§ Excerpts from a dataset

——

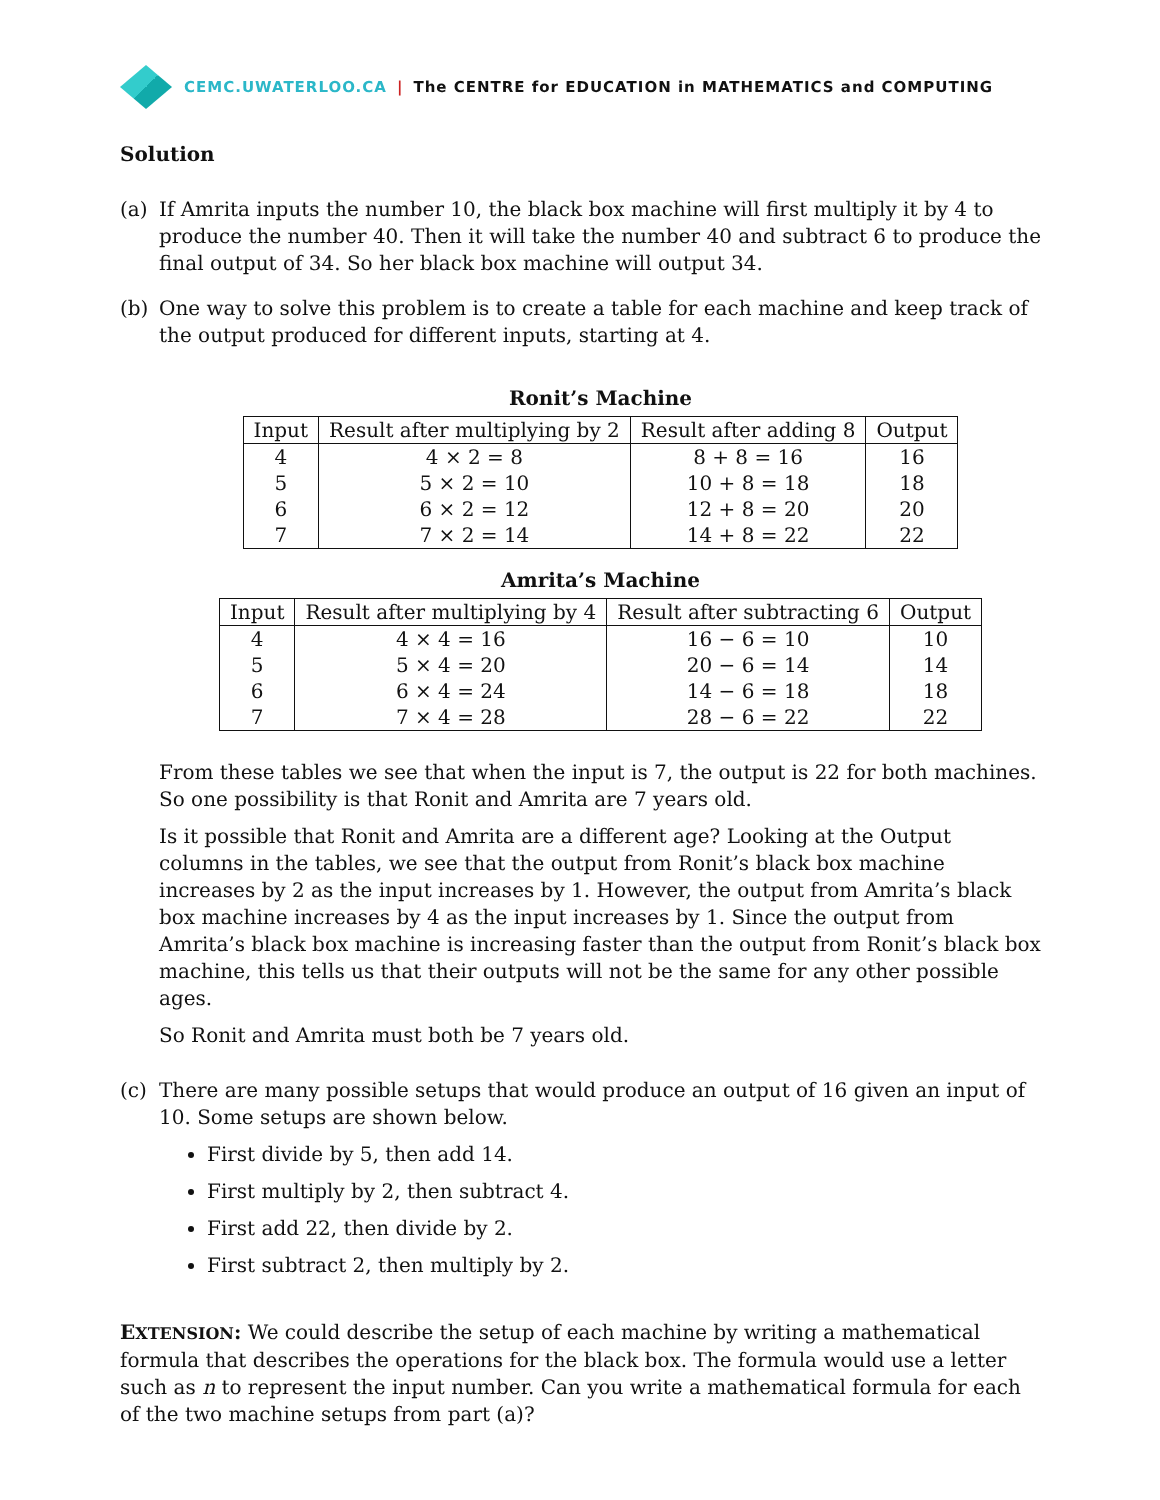CEMC.UWATERLOO.CA | The CENTRE for EDUCATION in MATHEMATICS and COMPUTING
Solution
(a) If Amrita inputs the number 10, the black box machine will first multiply it by 4 to produce the number 40. Then it will take the number 40 and subtract 6 to produce the final output of 34. So her black box machine will output 34.
(b) One way to solve this problem is to create a table for each machine and keep track of the output produced for different inputs, starting at 4.
Ronit’s Machine
| Input | Result after multiplying by 2 | Result after adding 8 | Output |
| --- | --- | --- | --- |
| 4 | 4 × 2 = 8 | 8 + 8 = 16 | 16 |
| 5 | 5 × 2 = 10 | 10 + 8 = 18 | 18 |
| 6 | 6 × 2 = 12 | 12 + 8 = 20 | 20 |
| 7 | 7 × 2 = 14 | 14 + 8 = 22 | 22 |
Amrita’s Machine
| Input | Result after multiplying by 4 | Result after subtracting 6 | Output |
| --- | --- | --- | --- |
| 4 | 4 × 4 = 16 | 16 − 6 = 10 | 10 |
| 5 | 5 × 4 = 20 | 20 − 6 = 14 | 14 |
| 6 | 6 × 4 = 24 | 14 − 6 = 18 | 18 |
| 7 | 7 × 4 = 28 | 28 − 6 = 22 | 22 |
From these tables we see that when the input is 7, the output is 22 for both machines. So one possibility is that Ronit and Amrita are 7 years old.
Is it possible that Ronit and Amrita are a different age? Looking at the Output columns in the tables, we see that the output from Ronit’s black box machine increases by 2 as the input increases by 1. However, the output from Amrita’s black box machine increases by 4 as the input increases by 1. Since the output from Amrita’s black box machine is increasing faster than the output from Ronit’s black box machine, this tells us that their outputs will not be the same for any other possible ages.
So Ronit and Amrita must both be 7 years old.
(c) There are many possible setups that would produce an output of 16 given an input of 10. Some setups are shown below.
First divide by 5, then add 14.
First multiply by 2, then subtract 4.
First add 22, then divide by 2.
First subtract 2, then multiply by 2.
EXTENSION: We could describe the setup of each machine by writing a mathematical formula that describes the operations for the black box. The formula would use a letter such as n to represent the input number. Can you write a mathematical formula for each of the two machine setups from part (a)?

——

§ Work item
Output the line containing "Is it possible" and each line after it through the close of the entries, unchanged and with no other lines.

§ Solution for this exercise
Is it possible that Ronit and Amrita are a different age? Looking at the Output columns in the tables, we see that the output from Ronit’s black box machine increases by 2 as the input increases by 1. However, the output from Amrita’s black box machine increases by 4 as the input increases by 1. Since the output from Amrita’s black box machine is increasing faster than the output from Ronit’s black box machine, this tells us that their outputs will not be the same for any other possible ages.
So Ronit and Amrita must both be 7 years old.
(c) There are many possible setups that would produce an output of 16 given an input of 10. Some setups are shown below.
First divide by 5, then add 14.
First multiply by 2, then subtract 4.
First add 22, then divide by 2.
First subtract 2, then multiply by 2.
EXTENSION: We could describe the setup of each machine by writing a mathematical formula that describes the operations for the black box. The formula would use a letter such as n to represent the input number. Can you write a mathematical formula for each of the two machine setups from part (a)?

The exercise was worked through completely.